Hasard du calendrier cannois, nous avons découvert quasi coup sur coup Un beau matin de Mia Hansen-Løve et Frère et sœur d’Arnaud Desplechin. Si les filmographies de ces deux cinéastes s’inscrivent dans le sillon d’un certain cinéma français littéraire et sentimental, et qu’ils accueillent ici ce grand acteur qu’est Melvil Poupaud, il existe une différence fondamentale entre leurs œuvres. Là où Hansen-Løve s’intéresse avant tout aux détails, en restant fidèle à une réalité quotidienne, quitte à passer par des dialogues apparemment sans importance, Desplechin interdit absolument à ses personnages de parler pour ne rien dire. Chaque réplique doit ausculter leur psyché – souvent au bord du gouffre – au point que l’on a parfois l’impression que tous les mots de Frère et sœur ont d’abord été prononcés dans le cabinet d’un psychiatre (métier d’ailleurs central dans le cinéma de Desplechin). Cela peut parfois devenir épuisant, voire ridicule, dans un film déjà intensément chargé de névroses, mais c’est aussi ce qui rend le cinéaste unique. Personne, à part lui, n’ose aller aussi loin dans l’introspection, si bien qu’on sort de Frère et sœur en s’inquiétant de l’état mental de son metteur en scène. De cette exploration des blessures desplechiniennes émane cependant une autre évidence : sans être un grand film, il s’agit de l’œuvre la plus accomplie de son auteur depuis Trois souvenirs de ma jeunesse (sommet secret et bouleversant).

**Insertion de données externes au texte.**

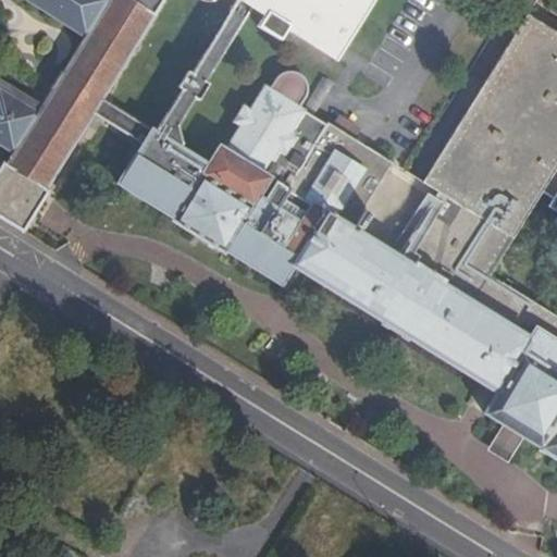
[(484,412),(506,425),(496,442),(511,452),(521,435),(540,447),(539,448),(556,459),(556,33),(527,15),(422,183),(438,192),(398,257),(351,227),(354,225),(361,230),(370,215),(362,210),(392,163),(354,139),(332,126),(327,123),(326,125),(304,111),(305,110),(299,107),(304,102),(307,96),(307,90),(307,86),(305,82),(300,76),(296,73),(291,72),(288,72),(281,73),(276,75),(271,81),(269,87),(263,84),(222,149),(217,146),(206,164),(178,147),(181,144),(177,126),(195,98),(199,100),(209,84),(206,82),(252,5),(265,13),(257,26),(280,40),(295,16),(335,41),(338,40),(341,39),(344,37),(347,31),(347,27),(346,24),(343,22),(356,0),(209,0),(212,1),(212,0),(235,0),(192,73),(188,71),(177,87),(182,89),(155,133),(102,99),(156,14),(155,13),(133,0),(29,0),(86,35),(41,106),(0,79),(0,145),(12,152),(4,163),(2,162),(0,164),(0,217),(22,231),(47,192),(45,190),(93,114),(141,145),(135,155),(134,155),(116,183),(173,218),(172,221),(222,251),(224,249),(281,285),(292,265),(302,248),(507,375),(496,392),(484,412)]
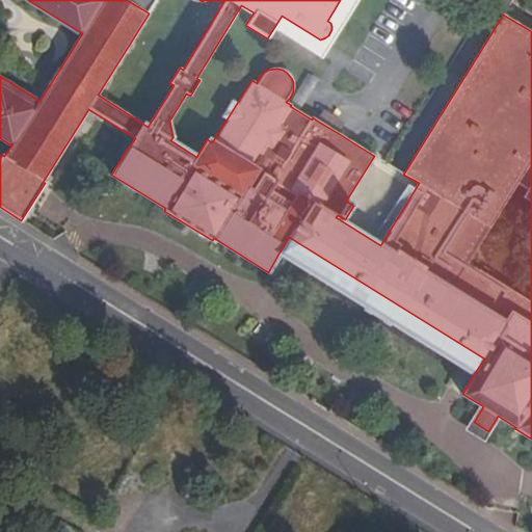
[(127,0),(148,12),(155,0),(127,0)]
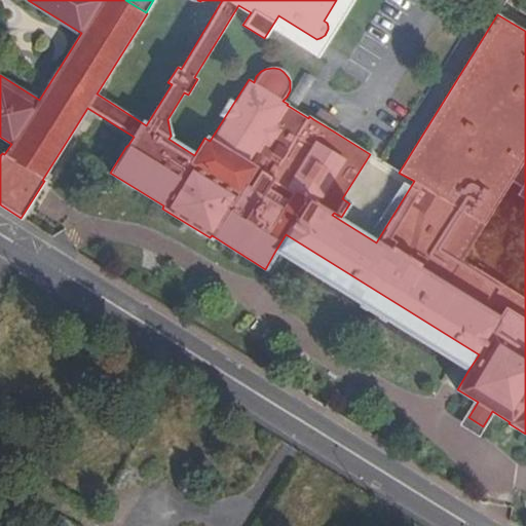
[(320,110),(313,119),(334,132),(339,122),(320,110)]
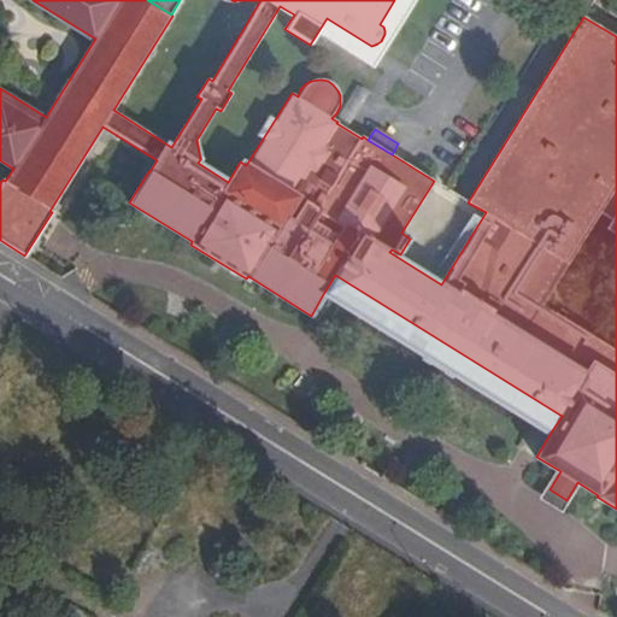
[(323,294),(550,434),(562,416),(335,275),(323,294)]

La spécificité de Frère et sœur tient d’abord à son sujet : la haine. S’ouvrant sur une scène glaçante, le film acte d’emblée la détestation mutuelle de Louis et d’Alice (Marion Cotillard). La haine ne cesse ensuite de transiter de l’un à l’autre, en conservant sa part de mystère jusque dans le flashback pourtant supposé clarifier son origine. « Je crois que je te hais », dit Alice à Louis avec un sourire, et lui de simplement répondre : « D’accord. » La question de leur cohabitation dans le plan est longtemps repoussée au gré de trajectoires parallèles qui font état de leurs brisures. Ils gravitent tous deux autour de l’hôpital de Roubaix, où leurs parents sont en soins intensifs suite à un accident de voiture (scène impressionnante qui sert de deuxième ouverture au film), et ne s’y croisent qu’une seule fois. Dans un couloir mal éclairé, Alice n’aperçoit pas tout de suite Louis, assis sur une chaise, qui, lui, observe craintif l’arrivée de sa sœur. La tension monte à mesure qu’elle s’approche, jusqu’à ce que Louis n’en puisse plus et prenne la fuite, tandis qu’Alice s’effondre d’un seul bloc. Le gouffre entre eux est vertigineux au point qu’il contamine même les parents, séparés par le coma dans lequel se trouve la mère.
Frère et sœur, dans son tourbillon de règlements de compte familiaux et de deuils impossibles, est sans doute le film de Desplechin le plus hanté par The Dead, ultime film de John Huston, adapté de Joyce, sorti trois ans après la mort de Truffaut. Selon le très truffaldien Desplechin, le réalisateur des Deux Anglaises et le Continent aurait pu se réconcilier par ce film avec Huston, cinéaste conspué par les Cahiers jaunes. Ce qu’Alice joue sur scène est d’ailleurs précisément une adaptation dramatique de la nouvelle de Joyce. Vers la fin du film, la fausse neige qui recouvre Alice dans la pièce devient à l’extérieur du théâtre une fausse grêle de cinéma, artifice qui la fait se précipiter vers la confrontation tant attendue. Les plaies peuvent peut-être finalement se panser. Dommage que le film ne s’achève pas après leurs véritables retrouvailles dans un café, pour finalement renouer avec la veine plus lourde du cinéma de Desplechin. Rapport incestueux, énième menace de suicide, tourisme ethnologique en Afrique, les dernières scènes cherchent un peu trop à insuffler au film une ampleur narrative dont il n’avait pas besoin.